■ **EXTRACT**:
Segment Open

1.5 Parent Common Stock; Parent Preferred Stock. At and after the
Effective Time, each share of Parent Common Stock and each share of Parent
Preferred Stock issued and outstanding immediately prior to the Effective Time
shall remain an issued and outstanding share of common stock or preferred stock,
as the case may be, of Parent and shall not be affected by the Merger.
1.6 Merger Sub Common Stock. Each of the issued and outstanding shares of
the common stock of Merger Sub immediately prior to the Effective Time shall
remain issued and outstanding after the Merger as shares of the Surviving
Corporation, which shall thereafter constitute all of the issued and outstanding
shares of common stock of the Surviving Corporation. No capital stock of Merger
Sub will be issued or used in the Merger.
1.7 Options. At the Effective Time, each option granted by Subject Company
to purchase shares of Subject Company Common Stock (each a "Subject Company
Option") which is outstanding and unexercised immediately prior thereto shall
cease to represent a right to acquire shares of Subject Company Common Stock and
shall be converted automatically into an option to purchase shares of Parent
Common Stock in an amount and at an exercise price determined as provided below
(and otherwise subject to the terms of the Subject Company 1979 Stock Option and
Incentive Plan and the Subject Company 1988 Stock Option and Incentive Plan,
each as amended to date (together, the "Subject Company Stock Option Plans"),
and the agreements evidencing grants thereunder, including, but not limited to,
the accelerated vesting of such options which shall occur in connection with and
by virtue of the consummation of the Merger as and to the extent required by
such plans and agreements):
(1) the number of shares of Parent Common Stock to be subject to the
new option shall be equal to the product of the number of shares of Subject
Company Common Stock subject to the original option and the Common Exchange
Ratio, provided that any fractional shares of Parent Common Stock resulting
from such multiplication shall be rounded down to the nearest share; and
(2) the exercise price per share of Parent Common Stock under the new
option shall be equal to the exercise price per share of Subject Company
Common Stock under the original option divided by the Common Exchange
Ratio, provided that such exercise price shall be rounded up to the nearest
cent.

Segment Closed

■ **TASKS FOR THIS EXERCISE**:
1. Decide whether each statement agrees with the merger agreement extract. Answer yes or no for each, and quote the words from the extract that settle it.
(a) When an option is converted, fractional shares of Parent Common Stock are rounded up to the nearest share.
(b) Outstanding shares of Parent Preferred Stock are unaffected by the Merger.
(c) Capital stock of Merger Sub will be issued in the Merger.
2. Write the next part of the merger agreement extract, starting after its last sentence.
The records that come next are separate material and are not part of the merger agreement extract.

■ **MATERIAL PROVIDED**:
Segment Open

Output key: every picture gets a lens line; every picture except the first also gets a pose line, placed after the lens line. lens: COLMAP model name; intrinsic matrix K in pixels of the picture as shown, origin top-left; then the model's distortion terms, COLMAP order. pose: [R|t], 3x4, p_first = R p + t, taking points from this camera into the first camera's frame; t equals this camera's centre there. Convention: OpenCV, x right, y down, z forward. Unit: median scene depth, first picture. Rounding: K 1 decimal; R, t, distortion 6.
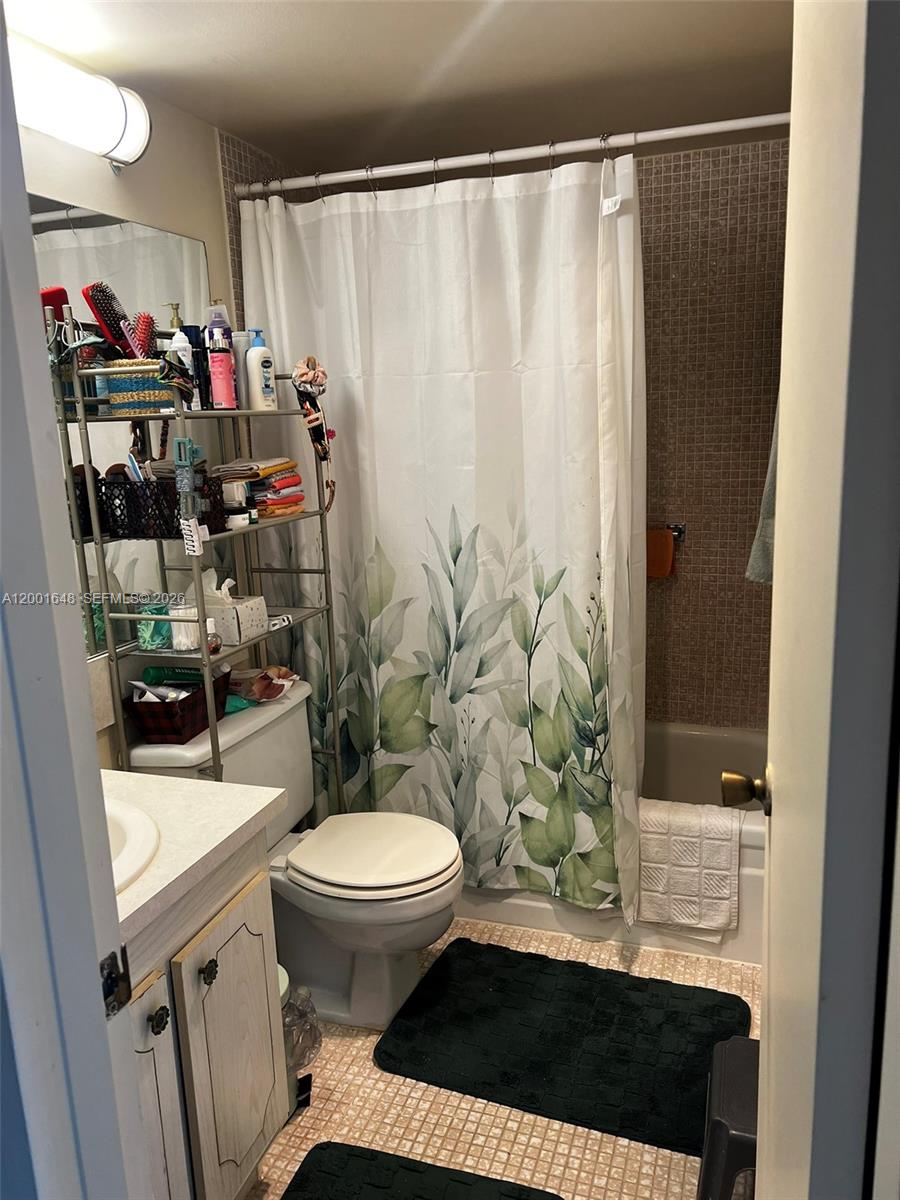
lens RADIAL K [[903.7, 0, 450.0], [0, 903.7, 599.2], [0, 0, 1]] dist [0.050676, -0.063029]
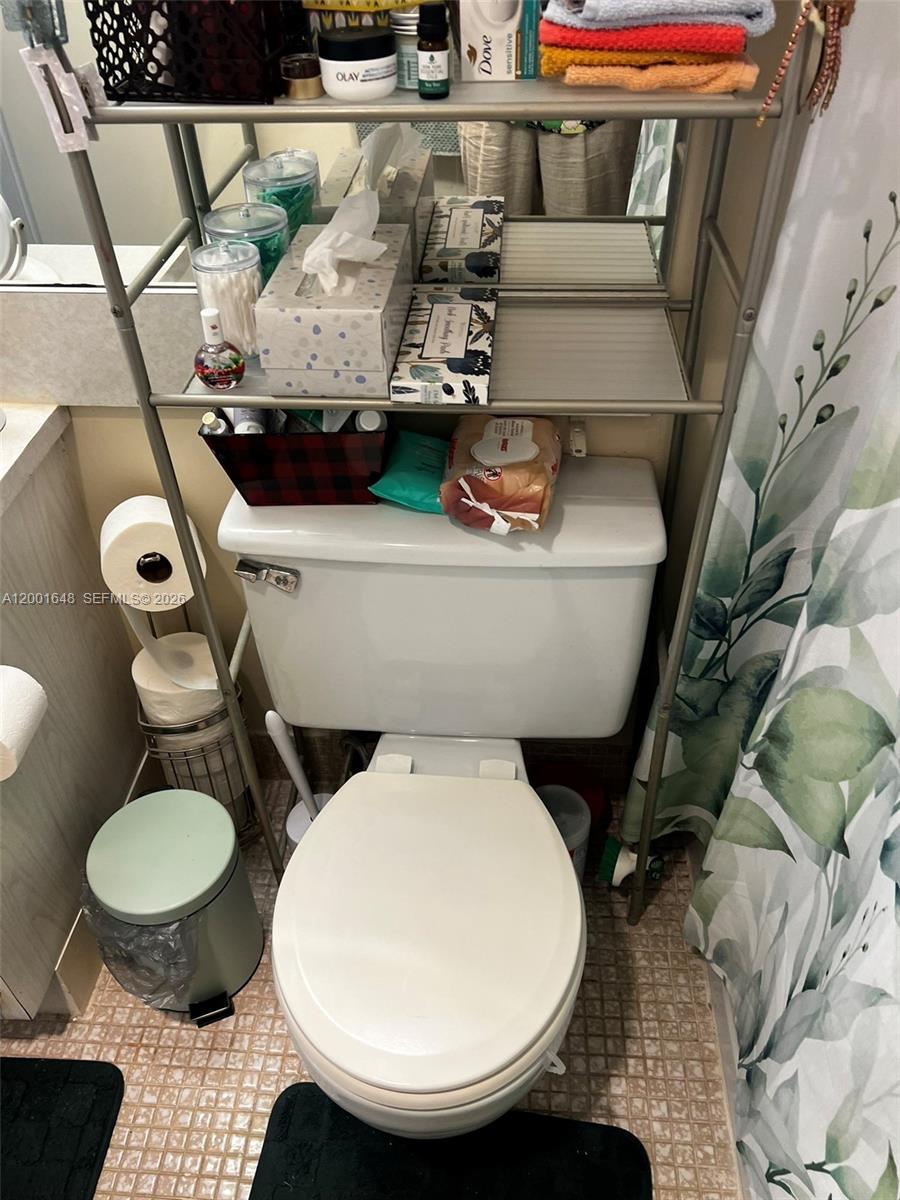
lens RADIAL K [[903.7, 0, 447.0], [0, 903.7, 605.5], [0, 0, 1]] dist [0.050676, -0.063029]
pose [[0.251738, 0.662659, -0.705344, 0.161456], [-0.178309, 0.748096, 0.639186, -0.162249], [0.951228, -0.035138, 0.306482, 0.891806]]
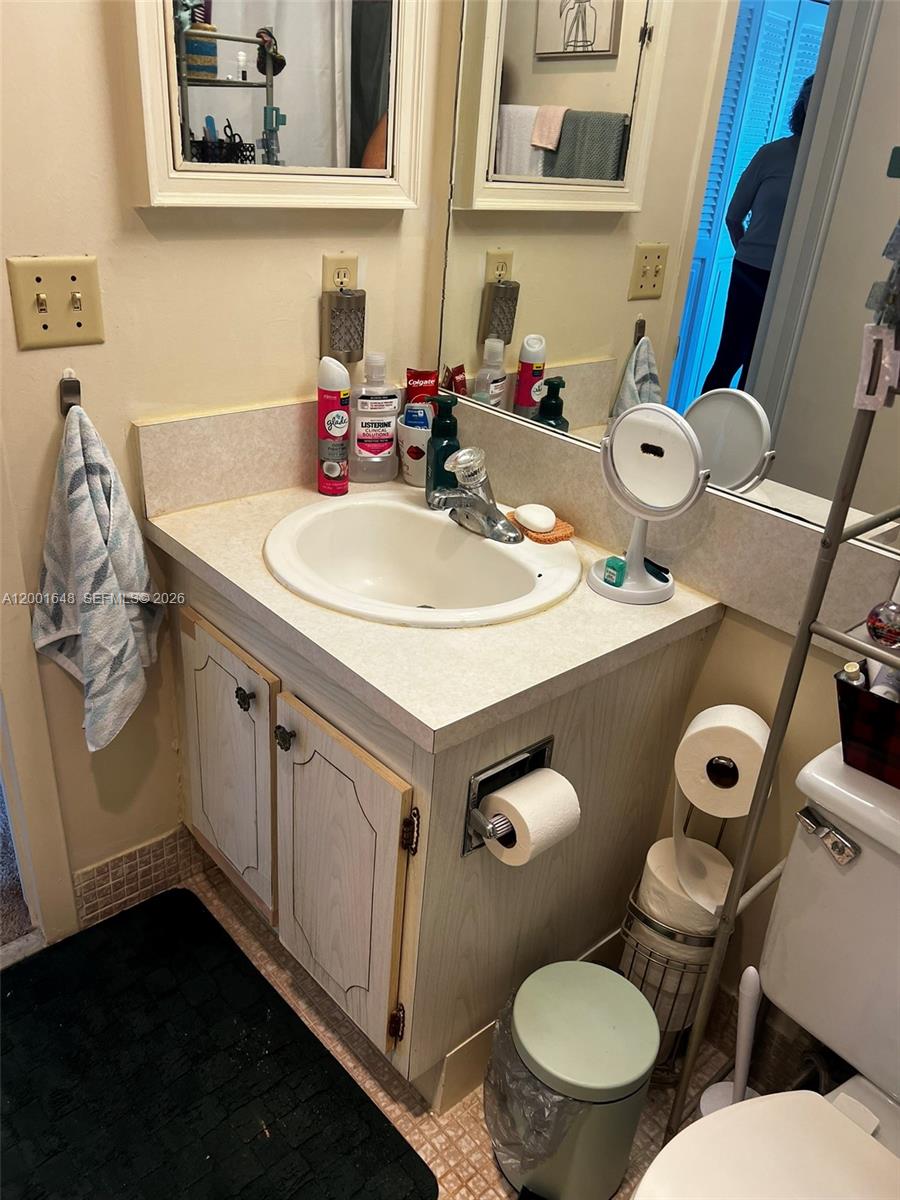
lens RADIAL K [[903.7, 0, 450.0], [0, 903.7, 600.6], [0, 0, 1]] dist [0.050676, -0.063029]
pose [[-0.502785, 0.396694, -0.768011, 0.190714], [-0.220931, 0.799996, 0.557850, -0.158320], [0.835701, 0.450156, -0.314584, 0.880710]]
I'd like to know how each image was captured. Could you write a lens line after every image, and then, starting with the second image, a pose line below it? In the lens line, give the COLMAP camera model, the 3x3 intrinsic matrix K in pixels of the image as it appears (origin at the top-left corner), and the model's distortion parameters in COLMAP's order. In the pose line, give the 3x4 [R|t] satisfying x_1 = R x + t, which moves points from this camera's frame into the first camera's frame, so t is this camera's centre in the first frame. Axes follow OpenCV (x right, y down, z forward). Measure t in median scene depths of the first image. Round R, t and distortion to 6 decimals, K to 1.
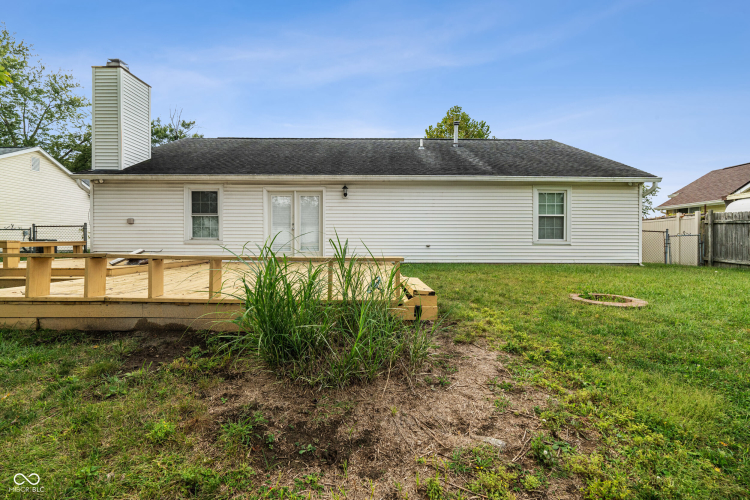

Segment Closed
Segment Open

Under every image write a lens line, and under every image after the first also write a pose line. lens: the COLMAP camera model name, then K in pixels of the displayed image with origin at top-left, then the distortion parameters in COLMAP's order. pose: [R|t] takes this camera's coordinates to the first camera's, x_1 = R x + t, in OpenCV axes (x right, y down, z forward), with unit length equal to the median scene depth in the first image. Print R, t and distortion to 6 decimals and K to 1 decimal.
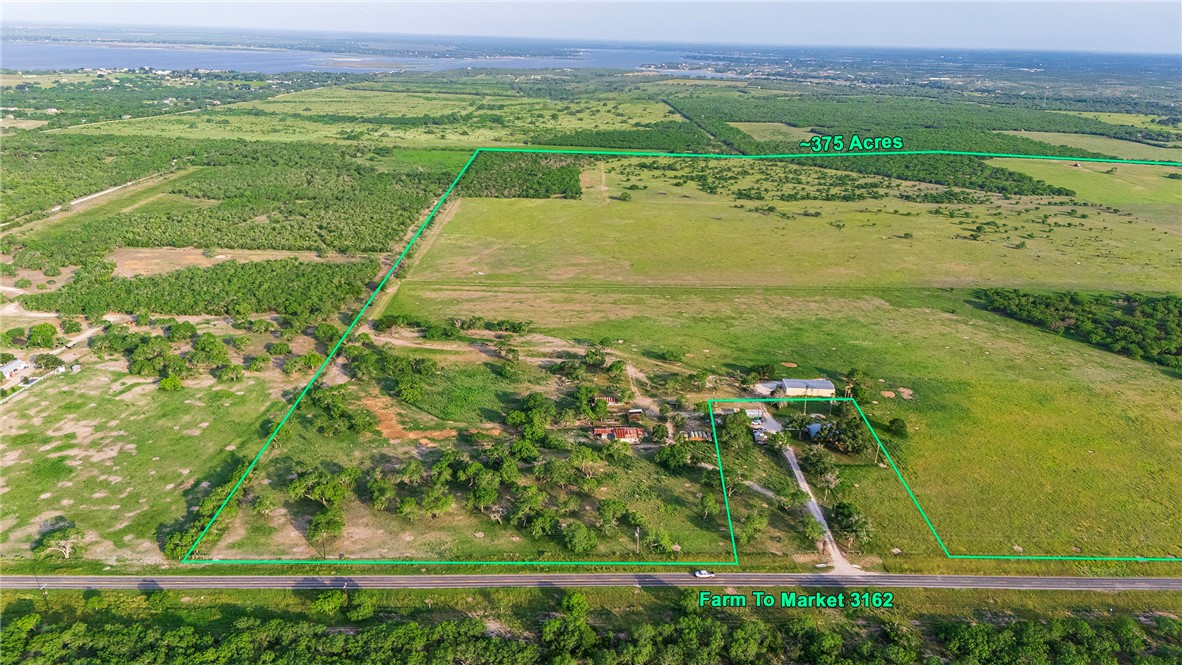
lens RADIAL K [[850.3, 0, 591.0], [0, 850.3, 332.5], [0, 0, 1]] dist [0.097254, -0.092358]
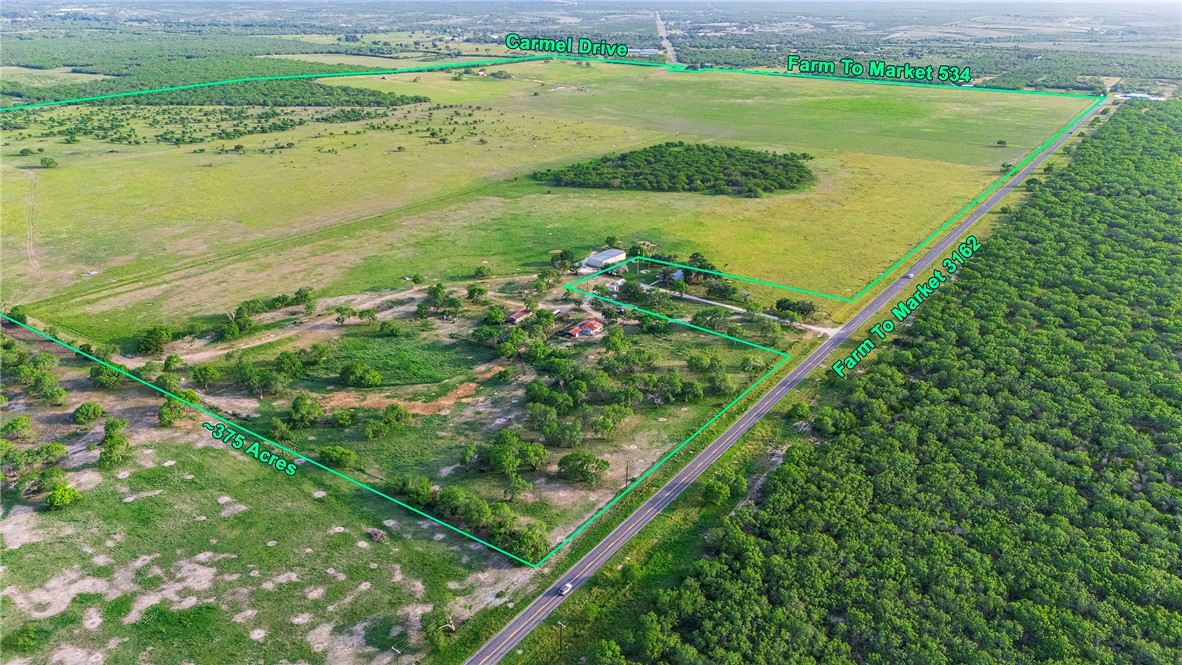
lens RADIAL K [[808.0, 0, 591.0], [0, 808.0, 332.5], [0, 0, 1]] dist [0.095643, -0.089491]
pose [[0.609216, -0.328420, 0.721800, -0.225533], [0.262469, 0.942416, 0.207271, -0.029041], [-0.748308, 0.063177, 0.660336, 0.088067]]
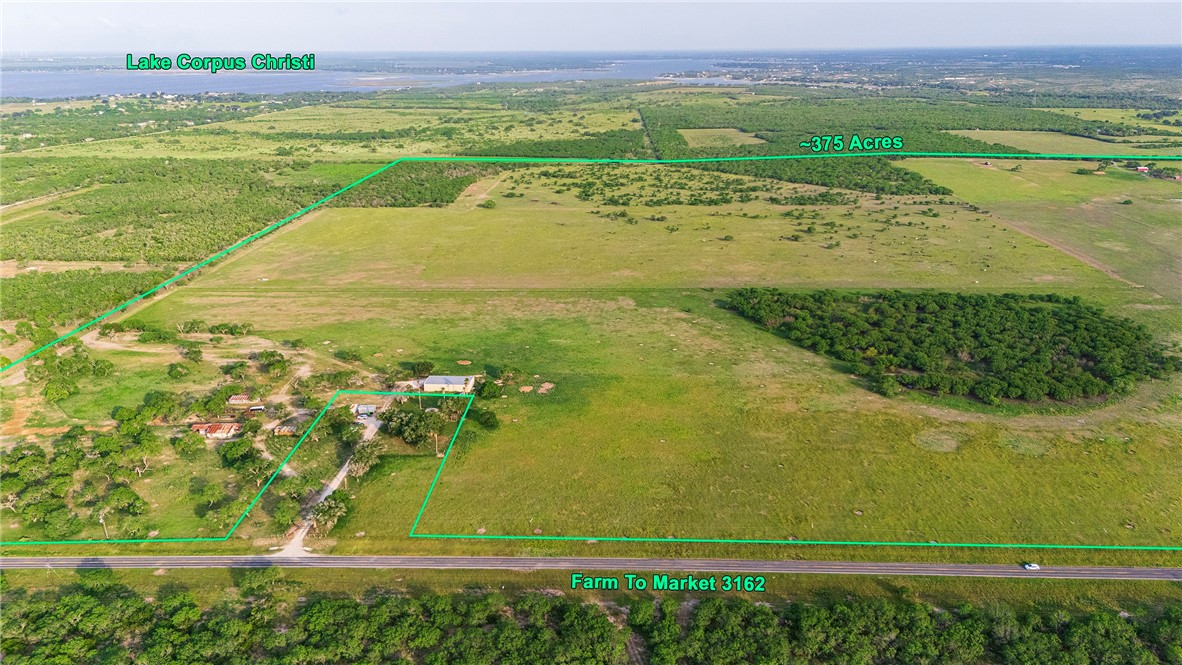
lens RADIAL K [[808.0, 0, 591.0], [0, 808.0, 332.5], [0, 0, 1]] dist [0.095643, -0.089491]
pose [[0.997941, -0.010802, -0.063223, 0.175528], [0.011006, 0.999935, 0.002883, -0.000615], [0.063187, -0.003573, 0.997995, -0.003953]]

Segment Closed

■ **ACTIVITY ANSWERS**:
1.
(a) No: "shall be rounded down to the nearest share"
(b) Yes: "shall remain an issued and outstanding share of common stock or preferred stock, as the case may be, of Parent and shall not be affected by the Merger"
(c) No: "No capital stock of Merger Sub will be issued or used in the Merger."

2.
In the case of any options which are "incentive stock options" (as defined
in Section 422 of the Internal Revenue Code of 1986, as amended (the "Code")),
the exercise price, the number of shares purchasable pursuant to such options
and the terms and conditions of exercise of such options shall be determined in
order to comply with Section 424(a) of the Code. The duration and other terms of
the new option shall be the same as the original option (subject to Section
6.7(b) hereof) except that all references to Subject Company shall be deemed to
be references to Parent.
1.8 Certificate of Incorporation; Articles of Amendment. At the Effective
Time, the Certificate of Incorporation of Merger Sub, as in effect at the
Effective Time, shall be the Certificate of Incorporation of the Surviving
Corporation. At or prior to the Effective Time, Parent shall duly execute and
file with the Secretary of State of the State of Washington (the "Washington
Secretary") articles of amendment (the "Preferred Stock Articles of Amendment")
establishing the Parent New Preferred Stock.
1.9 Bylaws. At the Effective Time, the Bylaws of Merger Sub, as in effect
immediately prior to the Effective Time, shall be the Bylaws of the Surviving
Corporation until thereafter amended in accordance with applicable law.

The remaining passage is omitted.